[Opening Task data section]

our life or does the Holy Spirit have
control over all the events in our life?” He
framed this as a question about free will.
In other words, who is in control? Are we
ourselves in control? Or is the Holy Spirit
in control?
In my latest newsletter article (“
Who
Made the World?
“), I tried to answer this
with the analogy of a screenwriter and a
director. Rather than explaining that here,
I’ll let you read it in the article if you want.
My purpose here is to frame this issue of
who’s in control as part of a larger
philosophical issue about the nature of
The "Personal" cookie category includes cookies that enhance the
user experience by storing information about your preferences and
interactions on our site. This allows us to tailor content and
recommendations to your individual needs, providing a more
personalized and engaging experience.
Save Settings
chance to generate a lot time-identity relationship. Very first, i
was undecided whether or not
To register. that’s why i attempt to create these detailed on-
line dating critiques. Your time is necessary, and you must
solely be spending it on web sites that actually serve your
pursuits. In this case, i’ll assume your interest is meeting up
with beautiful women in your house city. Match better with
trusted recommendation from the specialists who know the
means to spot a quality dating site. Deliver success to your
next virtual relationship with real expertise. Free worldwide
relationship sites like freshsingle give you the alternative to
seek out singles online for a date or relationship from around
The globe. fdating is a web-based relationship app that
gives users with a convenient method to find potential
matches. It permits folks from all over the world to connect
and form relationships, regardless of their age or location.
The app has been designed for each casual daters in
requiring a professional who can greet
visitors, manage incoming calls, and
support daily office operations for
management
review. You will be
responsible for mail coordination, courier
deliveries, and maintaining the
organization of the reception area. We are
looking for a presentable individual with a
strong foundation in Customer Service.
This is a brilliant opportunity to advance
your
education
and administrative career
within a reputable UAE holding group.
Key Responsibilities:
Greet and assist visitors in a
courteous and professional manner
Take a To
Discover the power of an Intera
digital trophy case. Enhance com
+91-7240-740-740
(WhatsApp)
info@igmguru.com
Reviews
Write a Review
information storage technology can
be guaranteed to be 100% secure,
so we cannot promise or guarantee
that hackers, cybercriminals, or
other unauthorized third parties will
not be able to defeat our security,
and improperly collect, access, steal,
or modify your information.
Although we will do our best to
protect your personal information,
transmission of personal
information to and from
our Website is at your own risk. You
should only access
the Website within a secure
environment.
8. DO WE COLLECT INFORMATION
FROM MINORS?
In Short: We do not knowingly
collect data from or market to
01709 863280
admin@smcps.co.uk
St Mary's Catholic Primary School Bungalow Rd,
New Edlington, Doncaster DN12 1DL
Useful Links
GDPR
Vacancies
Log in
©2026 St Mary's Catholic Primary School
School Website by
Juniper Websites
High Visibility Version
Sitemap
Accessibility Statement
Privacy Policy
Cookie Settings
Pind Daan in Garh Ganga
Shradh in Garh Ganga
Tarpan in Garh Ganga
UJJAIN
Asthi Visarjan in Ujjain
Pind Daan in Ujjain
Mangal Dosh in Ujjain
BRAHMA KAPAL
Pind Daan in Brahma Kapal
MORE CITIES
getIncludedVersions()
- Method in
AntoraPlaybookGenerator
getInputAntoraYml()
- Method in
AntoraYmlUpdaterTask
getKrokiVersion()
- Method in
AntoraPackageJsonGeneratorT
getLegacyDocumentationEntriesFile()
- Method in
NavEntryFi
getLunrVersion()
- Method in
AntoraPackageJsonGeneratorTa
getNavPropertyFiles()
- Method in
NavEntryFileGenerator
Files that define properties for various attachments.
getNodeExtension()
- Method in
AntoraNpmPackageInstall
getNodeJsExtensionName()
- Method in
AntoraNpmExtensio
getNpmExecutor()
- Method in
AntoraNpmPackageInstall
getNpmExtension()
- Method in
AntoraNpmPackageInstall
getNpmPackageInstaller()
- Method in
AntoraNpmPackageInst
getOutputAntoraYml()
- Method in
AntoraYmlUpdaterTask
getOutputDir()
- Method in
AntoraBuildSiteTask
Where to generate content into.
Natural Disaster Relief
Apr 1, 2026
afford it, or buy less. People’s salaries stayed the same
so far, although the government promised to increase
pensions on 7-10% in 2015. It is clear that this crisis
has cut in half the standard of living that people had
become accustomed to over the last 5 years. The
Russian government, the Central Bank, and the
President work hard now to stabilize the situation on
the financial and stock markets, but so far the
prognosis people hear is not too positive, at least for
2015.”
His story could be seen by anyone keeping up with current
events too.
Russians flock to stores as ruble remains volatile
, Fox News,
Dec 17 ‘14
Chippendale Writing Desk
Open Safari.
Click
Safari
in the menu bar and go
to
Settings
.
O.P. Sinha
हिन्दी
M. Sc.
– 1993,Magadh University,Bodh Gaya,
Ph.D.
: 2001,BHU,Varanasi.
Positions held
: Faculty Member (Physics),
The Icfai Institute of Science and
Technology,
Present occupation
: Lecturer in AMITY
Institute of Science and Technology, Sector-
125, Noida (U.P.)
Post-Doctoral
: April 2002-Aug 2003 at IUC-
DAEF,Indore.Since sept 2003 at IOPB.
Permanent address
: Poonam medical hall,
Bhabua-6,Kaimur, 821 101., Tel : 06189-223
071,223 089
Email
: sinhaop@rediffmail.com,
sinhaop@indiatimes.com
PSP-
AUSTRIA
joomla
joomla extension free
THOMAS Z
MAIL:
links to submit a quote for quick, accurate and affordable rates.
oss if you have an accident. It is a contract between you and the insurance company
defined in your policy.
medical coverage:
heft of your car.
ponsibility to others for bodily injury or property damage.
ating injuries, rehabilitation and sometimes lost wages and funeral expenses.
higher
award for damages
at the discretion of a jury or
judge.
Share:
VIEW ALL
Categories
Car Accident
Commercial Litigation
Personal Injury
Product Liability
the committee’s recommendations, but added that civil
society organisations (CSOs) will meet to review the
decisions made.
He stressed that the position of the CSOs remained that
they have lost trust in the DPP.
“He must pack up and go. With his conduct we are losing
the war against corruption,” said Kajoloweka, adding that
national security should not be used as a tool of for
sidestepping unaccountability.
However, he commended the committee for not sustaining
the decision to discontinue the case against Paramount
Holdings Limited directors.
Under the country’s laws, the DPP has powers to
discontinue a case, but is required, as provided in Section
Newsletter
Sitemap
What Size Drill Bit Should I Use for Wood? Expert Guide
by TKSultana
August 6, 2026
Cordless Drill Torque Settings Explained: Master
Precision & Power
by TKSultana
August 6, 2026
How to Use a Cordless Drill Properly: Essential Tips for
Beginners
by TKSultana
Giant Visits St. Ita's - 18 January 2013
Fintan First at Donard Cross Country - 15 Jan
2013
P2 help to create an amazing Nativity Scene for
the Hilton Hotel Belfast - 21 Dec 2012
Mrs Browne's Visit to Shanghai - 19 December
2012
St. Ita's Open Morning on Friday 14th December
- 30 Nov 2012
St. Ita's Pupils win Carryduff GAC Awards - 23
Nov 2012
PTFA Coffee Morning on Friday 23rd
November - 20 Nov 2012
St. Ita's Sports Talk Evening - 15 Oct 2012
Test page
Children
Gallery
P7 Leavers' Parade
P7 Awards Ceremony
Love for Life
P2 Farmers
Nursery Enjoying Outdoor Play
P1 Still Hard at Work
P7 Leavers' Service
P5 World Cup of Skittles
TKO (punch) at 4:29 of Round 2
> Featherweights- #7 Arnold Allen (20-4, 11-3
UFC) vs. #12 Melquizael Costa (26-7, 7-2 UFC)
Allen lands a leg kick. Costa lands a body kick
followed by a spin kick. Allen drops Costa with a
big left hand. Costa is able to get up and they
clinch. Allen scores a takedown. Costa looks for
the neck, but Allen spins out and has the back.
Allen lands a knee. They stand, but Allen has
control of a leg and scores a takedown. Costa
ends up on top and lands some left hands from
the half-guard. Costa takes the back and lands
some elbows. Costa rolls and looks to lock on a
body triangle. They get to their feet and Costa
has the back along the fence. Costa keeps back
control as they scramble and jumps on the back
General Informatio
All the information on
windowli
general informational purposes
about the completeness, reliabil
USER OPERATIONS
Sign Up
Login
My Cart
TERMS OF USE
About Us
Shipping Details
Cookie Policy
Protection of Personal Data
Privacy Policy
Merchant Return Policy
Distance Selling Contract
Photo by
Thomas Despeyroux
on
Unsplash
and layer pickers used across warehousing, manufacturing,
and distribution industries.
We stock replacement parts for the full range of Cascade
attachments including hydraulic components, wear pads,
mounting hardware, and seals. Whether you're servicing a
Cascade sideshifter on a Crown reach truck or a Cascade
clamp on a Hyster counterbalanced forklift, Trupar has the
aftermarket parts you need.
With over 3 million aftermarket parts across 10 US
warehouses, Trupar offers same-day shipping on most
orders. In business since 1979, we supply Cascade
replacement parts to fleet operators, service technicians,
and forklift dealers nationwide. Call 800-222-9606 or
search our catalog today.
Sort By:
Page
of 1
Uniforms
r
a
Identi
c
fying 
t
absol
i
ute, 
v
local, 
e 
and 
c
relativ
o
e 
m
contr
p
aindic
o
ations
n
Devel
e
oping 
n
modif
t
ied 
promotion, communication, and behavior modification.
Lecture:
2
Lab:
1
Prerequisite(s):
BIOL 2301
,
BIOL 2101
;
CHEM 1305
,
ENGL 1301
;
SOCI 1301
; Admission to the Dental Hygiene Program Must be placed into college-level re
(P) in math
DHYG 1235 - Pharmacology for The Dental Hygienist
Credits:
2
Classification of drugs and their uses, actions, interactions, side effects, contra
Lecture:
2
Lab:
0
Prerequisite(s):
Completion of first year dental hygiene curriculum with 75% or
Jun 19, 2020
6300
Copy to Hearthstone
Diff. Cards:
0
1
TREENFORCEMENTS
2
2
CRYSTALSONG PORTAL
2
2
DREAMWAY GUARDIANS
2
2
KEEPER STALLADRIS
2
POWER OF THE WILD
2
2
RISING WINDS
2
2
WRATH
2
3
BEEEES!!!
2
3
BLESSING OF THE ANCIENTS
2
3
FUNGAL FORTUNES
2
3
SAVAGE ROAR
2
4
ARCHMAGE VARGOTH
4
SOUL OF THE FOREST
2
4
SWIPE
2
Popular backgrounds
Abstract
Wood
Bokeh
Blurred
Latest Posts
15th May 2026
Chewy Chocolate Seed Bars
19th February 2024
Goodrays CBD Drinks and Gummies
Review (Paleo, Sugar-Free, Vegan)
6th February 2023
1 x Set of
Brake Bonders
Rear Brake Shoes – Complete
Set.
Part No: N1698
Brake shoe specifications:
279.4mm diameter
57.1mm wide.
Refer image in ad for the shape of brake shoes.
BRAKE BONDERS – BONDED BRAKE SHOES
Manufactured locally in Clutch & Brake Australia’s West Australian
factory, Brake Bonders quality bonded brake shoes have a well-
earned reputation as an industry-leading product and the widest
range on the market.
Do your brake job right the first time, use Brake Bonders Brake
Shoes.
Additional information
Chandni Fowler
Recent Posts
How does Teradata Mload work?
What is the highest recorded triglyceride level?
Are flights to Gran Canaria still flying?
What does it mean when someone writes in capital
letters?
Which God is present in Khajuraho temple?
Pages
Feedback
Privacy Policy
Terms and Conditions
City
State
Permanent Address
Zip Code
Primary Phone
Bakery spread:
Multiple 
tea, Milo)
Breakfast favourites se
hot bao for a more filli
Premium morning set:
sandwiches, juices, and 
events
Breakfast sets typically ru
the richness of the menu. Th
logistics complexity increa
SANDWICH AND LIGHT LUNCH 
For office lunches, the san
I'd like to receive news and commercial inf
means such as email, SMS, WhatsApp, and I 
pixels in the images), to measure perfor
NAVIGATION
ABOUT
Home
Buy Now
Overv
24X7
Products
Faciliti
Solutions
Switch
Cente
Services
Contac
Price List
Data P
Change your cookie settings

[Closing Task data section]

_Assigned task_
Give back, verbatim, the lines from the top of the entries above through the line containing "user experience by".

_Output for this exercise_
our life or does the Holy Spirit have
control over all the events in our life?” He
framed this as a question about free will.
In other words, who is in control? Are we
ourselves in control? Or is the Holy Spirit
in control?
In my latest newsletter article (“
Who
Made the World?
“), I tried to answer this
with the analogy of a screenwriter and a
director. Rather than explaining that here,
I’ll let you read it in the article if you want.
My purpose here is to frame this issue of
who’s in control as part of a larger
philosophical issue about the nature of
The "Personal" cookie category includes cookies that enhance the
user experience by storing information about your preferences and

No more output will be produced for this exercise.